Jane continued, ‘We’ve seen first-hand how individuals with complex autism are often let down at NHS assessment and treatment units. They’re designed to be a port in the storm to those in crisis but are often unable to get to grips with extremely complex cases. People get marooned in these units – sometimes for two or three years. It’s a desperate situation which helps no-one, and we’re determined that 21st century science should help our healthcare system do better. If we can prove this technology now, we’ll be helping future generations have better lives.’
Autism Together’s Future 50 appeal and building project will see its original residential home, Raby Hall in Wirral replaced with an autism-specific building. Based over three floors, the top two floors will offer accommodation for 12 individuals and the ground floor will include consulting and therapy rooms.
It will be an in-patient assessment and treatment unit and out-patient diagnostic centre. The staff team will include community psychiatric and clinical nurses along with highly-trained autism support workers.
Jane explained, ‘Our assessment unit will be a short-term service. People will be referred through their clinical commissioning group or the clinical route. To get a true understanding of an individual and then put in autism strategies and support packages will take around two months. Then we’ll offer a passport for each person showing their person-centred strategies, such as “this is how best to support me” and “this is what I need from my environment”. This should take them back to their normal environment.
‘We feel that commissioners won’t want people to remain indefinitely in our care as it would unbalance local provision and budgets.

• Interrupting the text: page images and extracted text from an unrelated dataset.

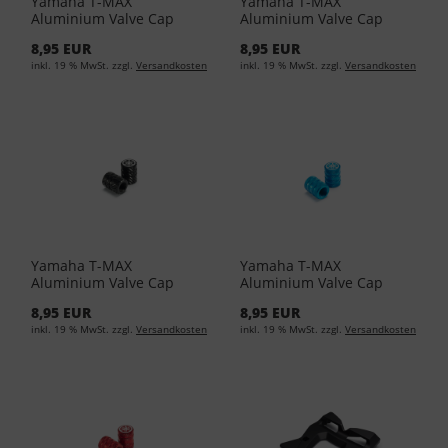
Yamaha T-MAX
Yamaha T-MAX
Aluminium Valve Cap
Aluminium Valve Cap
90338-W1018-RE
BLACK 90338-W1016-BL
8,95 EUR
8,95 EUR
inkl. 19 % MwSt. zzgl.
Versandkosten
inkl. 19 % MwSt. zzgl.
Versandkosten
Yamaha T-MAX
Yamaha T-MAX
Aluminium Valve Cap
Aluminium Valve Cap
BLACK 90338-W1018-BL
BLUE 90338-W1016-BU
8,95 EUR
8,95 EUR
inkl. 19 % MwSt. zzgl.
Versandkosten
inkl. 19 % MwSt. zzgl.
Versandkosten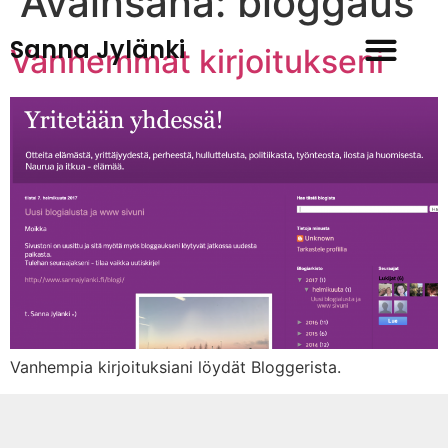
Avainsana:
bloggaus
Sanna Jylänki
Vanhemmat kirjoitukseni
Vanhempia kirjoituksiani löydät Bloggerista.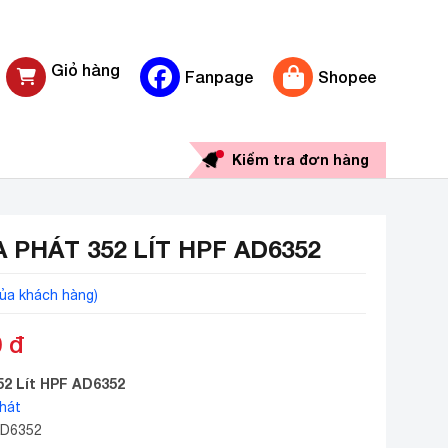
Giỏ hàng
Fanpage
Shopee
0 sản phẩm
Kiểm tra đơn hàng
 PHÁT 352 LÍT HPF AD6352
ủa khách hàng)
0
đ
52 Lít HPF AD6352
hát
AD6352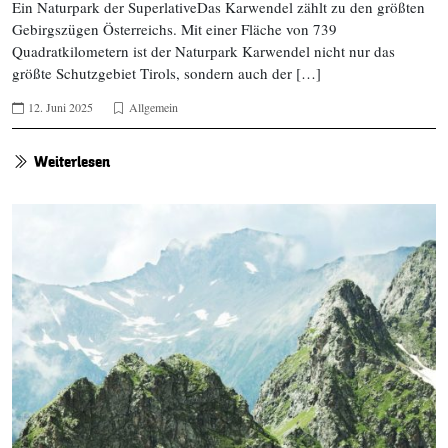
Ein Naturpark der SuperlativeDas Karwendel zählt zu den größten
Gebirgszügen Österreichs. Mit einer Fläche von 739
Quadratkilometern ist der Naturpark Karwendel nicht nur das
größte Schutzgebiet Tirols, sondern auch der […]
12. Juni 2025
Allgemein
Weiterlesen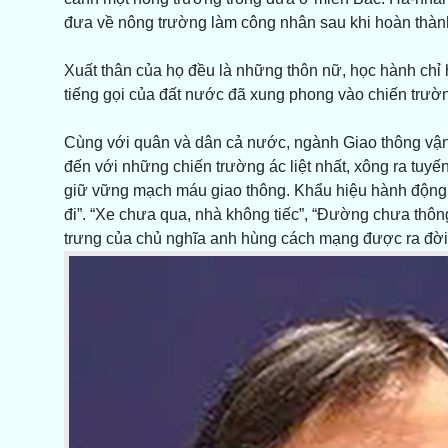
đưa về nông trường làm công nhân sau khi hoàn thàn
Xuất thân của họ đều là những thôn nữ, học hành chỉ 
tiếng gọi của đất nước đã xung phong vào chiến trường
Cùng với quân và dân cả nước, ngành Giao thông vận
đến với những chiến trường ác liệt nhất, xông ra tu
giữ vững mạch máu giao thông. Khẩu hiệu hành động lúc 
đi”. “Xe chưa qua, nhà không tiếc”, “Đường chưa thôn
trưng của chủ nghĩa anh hùng cách mạng được ra đời 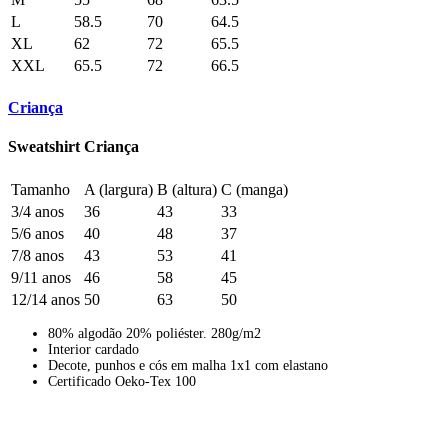
L
58.5
70
64.5
XL
62
72
65.5
XXL
65.5
72
66.5
Criança
Sweatshirt Criança
Tamanho
A (largura)
B (altura)
C (manga)
3/4 anos
36
43
33
5/6 anos
40
48
37
7/8 anos
43
53
41
9/11 anos
46
58
45
12/14 anos
50
63
50
80% algodão 20% poliéster. 280g/m2
Interior cardado
Decote, punhos e cós em malha 1x1 com elastano
Certificado Oeko-Tex 100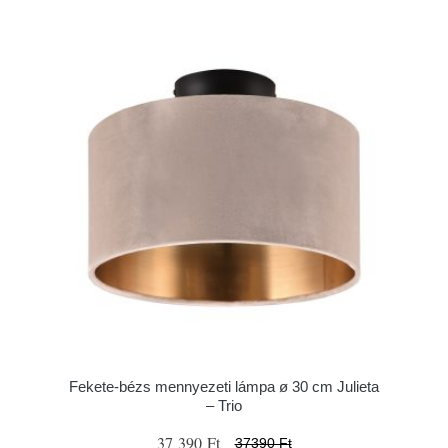
Fekete-bézs mennyezeti lámpa ø 30 cm Julieta
– Trio
37 390 Ft
37390 Ft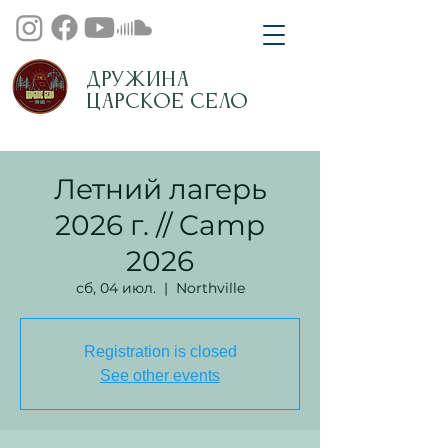
Дружина
Царское Село
Летний лагерь
2026 г. // Camp
2026
сб, 04 июл.
  |  
Northville
Registration is closed
See other events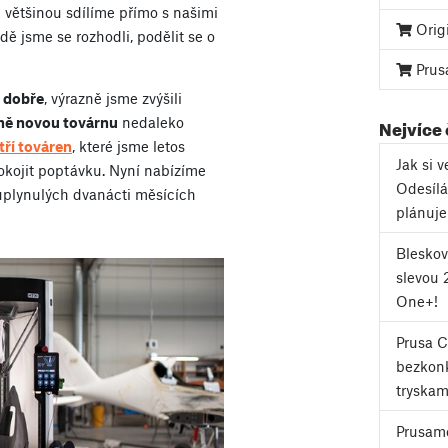
e většinou sdílíme přímo s našimi
Orig
dě jsme se rozhodli, podělit se o
Prus
ě dobře
, výrazně jsme zvýšili
Nejvíce
lně novou továrnu
nedaleko
tří továren
, které jsme letos
Jak si 
okojit poptávku. Nyní nabízíme
Odesílá
v uplynulých dvanácti měsících
plánuj
Bleskov
slevou 
One+!
Prusa 
bezkonk
tryskam
Prusame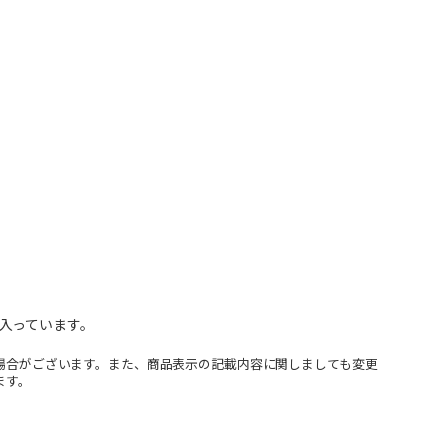
入っています。
場合がございます。また、商品表示の記載内容に関しましても変更
ます。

Assuming an individual has to travel from out of area into our assessment service (and this is likely to happen, as we’ll be providing such a highly-specialised provision), then it is better for them and their families if the step-down element happens back in their home town.
‘Having said that, a temporary step down within the assessment facility is possible. People, for example, could be supported to have more say in their lives in order to build them up ready for the transition back home.’
The project will roll out in a series of stages over five years. Each stage will be thoroughly evaluated and will start with trials at an existing service. Jane added, ‘We’ll then monitor their progress and try to understand what elements of the living environment work best for the people we support. It is at this point, with all this learning under our belt, that we’ll be able to start the big build of Raby Hall, which will become the assessment unit.
‘Our methodology must be painstaking. These individuals need to feel warm and secure. They need an environment that won’t impact on them negatively. We need to get to know them and to see how our autism approaches are able to support them. To do all this well, we will have extremely highly-trained autism support and clinical staff and a state-of-the-art, autism-specific building in which to work.’